Davacılar, mirasbırakanları ... ... 2410 ada, 65 parsel sayılı taşınmazdaki 6 no.lu bağımsız bölümü mirasçılardan mal kaçırmak amacıyla muvazaalı olarak davalı oğluna devrettiğini ileri sürerek, dava konusu taşınmazın davalı adına olan tapu kaydının iptali ile miras payları oranında adlarına tesciline, olmadığı takdirde tenkise karar verilmesini istemişlerdir.

II. CEVAP

Davalı, çalışarak ailesinin geçimini sağladığını, kardeşlerine yardım ettiğini, taşınmazın bedelinin kendisi tarafından ödendiğini, temlikin de bu nedenle yapıldığını belirterek, davanın reddini savunmuştur.

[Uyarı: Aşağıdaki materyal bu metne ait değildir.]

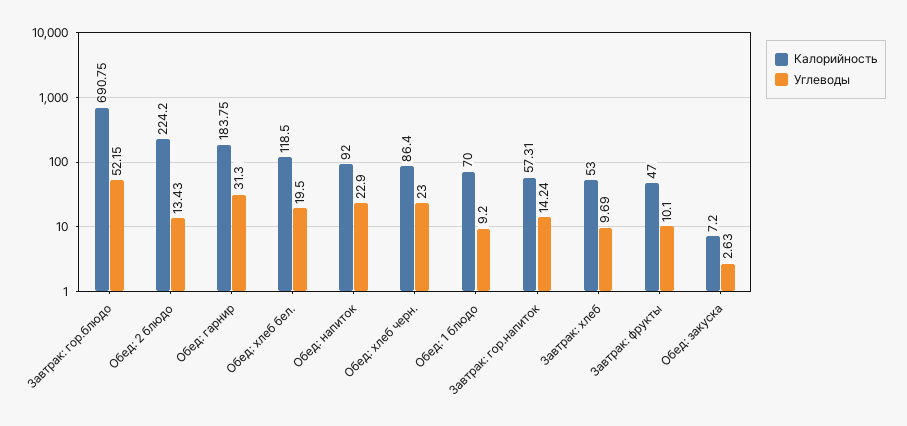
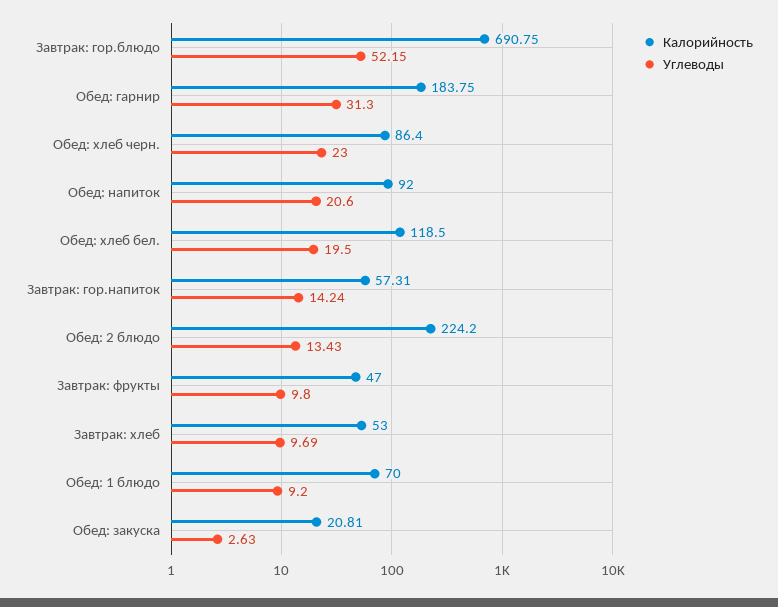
  {
    "Калорийность": {
      "Завтрак: гор.блюдо": 690.75,
      "Обед: 2 блюдо": 224.2,
      "Обед: гарнир": 183.75,
      "Обед: хлеб бел.": 118.5,
      "Обед: напиток": 92,
      "Обед: хлеб черн.": 86.4,
      "Обед: 1 блюдо": 70,
      "Завтрак: гор.напиток": 57.31,
      "Завтрак: хлеб": 53,
      "Завтрак: фрукты": 47,
-     "Обед: закуска": 7.2
+     "Обед: закуска": 20.81
    },
    "Углеводы": {
      "Завтрак: гор.блюдо": 52.15,
      "Обед: 2 блюдо": 13.43,
      "Обед: гарнир": 31.3,
      "Обед: хлеб бел.": 19.5,
-     "Обед: напиток": 22.9,
+     "Обед: напиток": 20.6,
      "Обед: хлеб черн.": 23,
      "Обед: 1 блюдо": 9.2,
      "Завтрак: гор.напиток": 14.24,
      "Завтрак: хлеб": 9.69,
-     "Завтрак: фрукты": 10.1,
+     "Завтрак: фрукты": 9.8,
      "Обед: закуска": 2.63
    }
  }

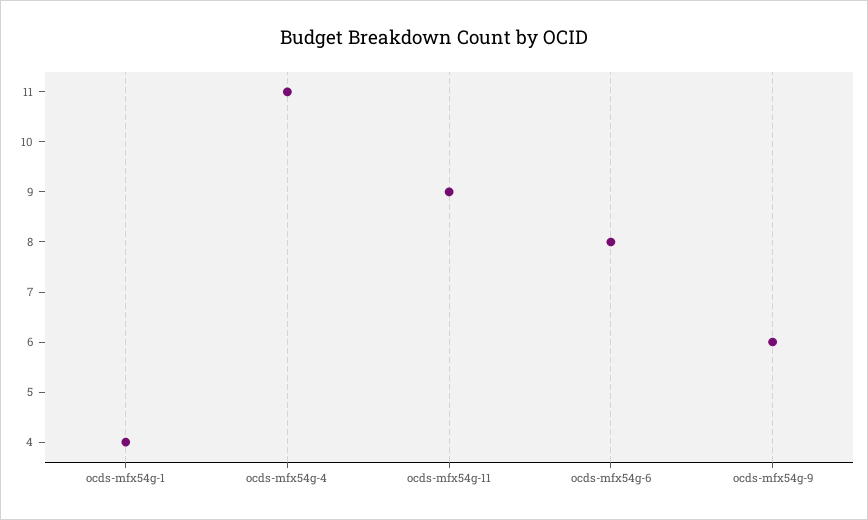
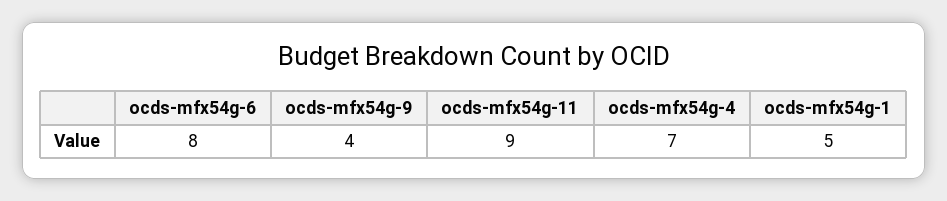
  {
-   "ocds-mfx54g-1": 4,
+   "ocds-mfx54g-1": 5,
-   "ocds-mfx54g-4": 11,
+   "ocds-mfx54g-4": 7,
    "ocds-mfx54g-11": 9,
    "ocds-mfx54g-6": 8,
-   "ocds-mfx54g-9": 6
+   "ocds-mfx54g-9": 4
  }

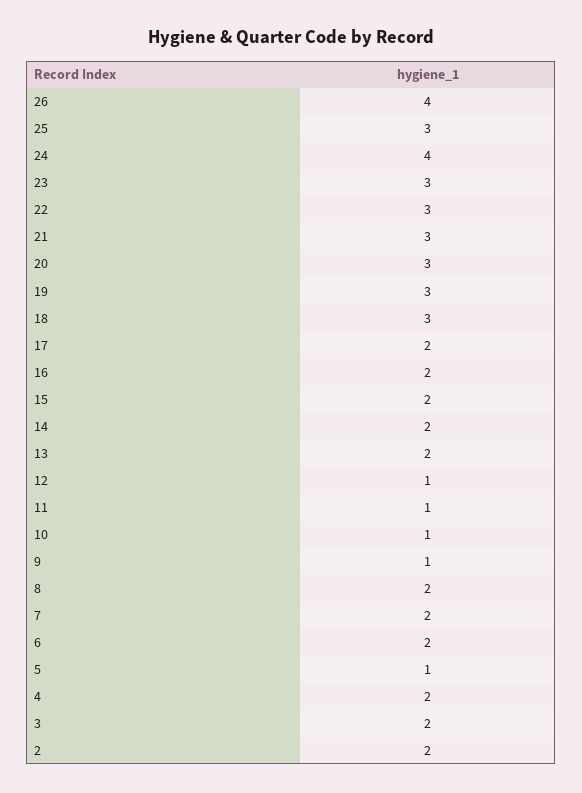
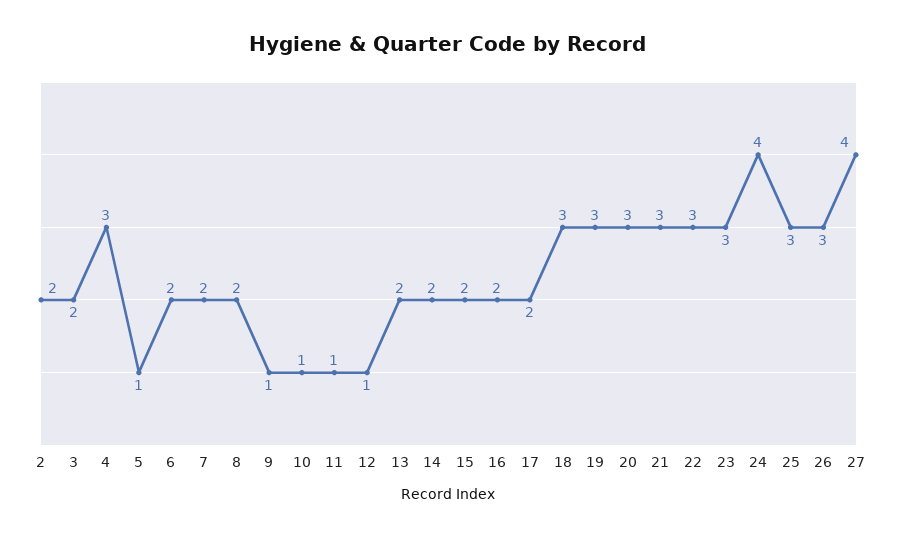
  {
-   "26": 4,
+   "26": 3,
    "25": 3,
    "24": 4,
    "23": 3,
    "22": 3,
    "21": 3,
    "20": 3,
    "19": 3,
    "18": 3,
    "17": 2,
    "16": 2,
    "15": 2,
    "14": 2,
    "13": 2,
    "12": 1,
    "11": 1,
    "10": 1,
    "9": 1,
    "8": 2,
    "7": 2,
    "6": 2,
    "5": 1,
-   "4": 2,
+   "4": 3,
    "3": 2,
-   "2": 2
+   "2": 2,
+   "27": 4
  }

III. İLK DERECE MAHKEMESİ KARARI

İstanbul 15. Asliye Hukuk Mahkemesinin 23/10/2020 tarihli, 2018/397 E., 2020/232 K. sayılı kararıyla; mirasbırakanın ev hanımı olup 1993 yılında dava konusu taşınmaz satın alınırken parasını ödeyecek gelirinin bulunmadığı, satış bedelinin davalı tarafından ödendiği, mirasbırakan tarafından yapılan temlik sırasında da davalının satış bedeli ödediği, temlikin "bir hakkı teslim duygusuyla" yapıldığı, iddianın kanıtlanamadığı, temlik ivazlı olduğundan tenkis de talep edilemeyeceği gerekçesi ile davanın reddine karar verilmiştir.

IV. İSTİNAF

1. İstinaf Yoluna Başvuranlar

İlk Derece Mahkemesinin yukarıda belirtilen kararına karşı süresi içinde davacılar vekili istinaf başvurusunda bulunmuştur.

2.İstinaf Nedenleri

Davacılar vekili istinaf dilekçesinde özetle; mirasbırakanın tek taşınmazını değerinin çok altında bedelle davalıya devrettiğini, tanıkların muvazaayı doğruladığını, mirasbırakanın taşınmaz satma ihtiyacının olmadığını, eşinin emekli olduğunu, kira geliri bulunduğunu, davalının alım gücünün bulunmadığını, davalı tanıklarının beyanlarının birbiri ile çeliştiğini, duyuma dayalı beyanda bulunduklarını, mirasbırakana temlik karşılığında ödeme yapılmadığını, satışa ilişkin dekont sunulmadığını, taşınmazın gerçek değeri ile satış bedeli arasında orantısızlık bulunduğunu, saklı payı ihlal hususunun araştırılmadığını, tenkis kuralları doğrultusunda uzman bilirkişiden rapor alınması gerektiğini belirterek, Mahkeme kararının kaldırılmasına, davanın kabulüne karar verilmesini talep etmiştir.

3. Gerekçe ve Sonuç

Bölge Adliye Mahkemesinin 15/06/2021 tarihli 2021/168 E. 2021/996 K., sayılı kararıyla; davalının ailesine ve kardeşlerine yardımcı olduğu, mirasbırakanın gelirinin az olduğu, davalının ...'den ev almak istediği ancak üzerine kayıtlı bir taşınmaz bulunmaması gerektiği için dava konusu taşınmazın mirasbırakan adına tescil edildiği, satış bedelinin ise davalı tarafından ödendiği, mirasbırakanın mal kaçırma kastıyla hareket ettiği iddiasının kanıtlanmadığı, temlik gerçek satış olduğundan tenkis talep edilemeyeceği gerekçesi ile davacıların istinaf isteminin HMK'nın 353/1.b.1. maddesi uyarınca esastan reddine karar verilmiştir.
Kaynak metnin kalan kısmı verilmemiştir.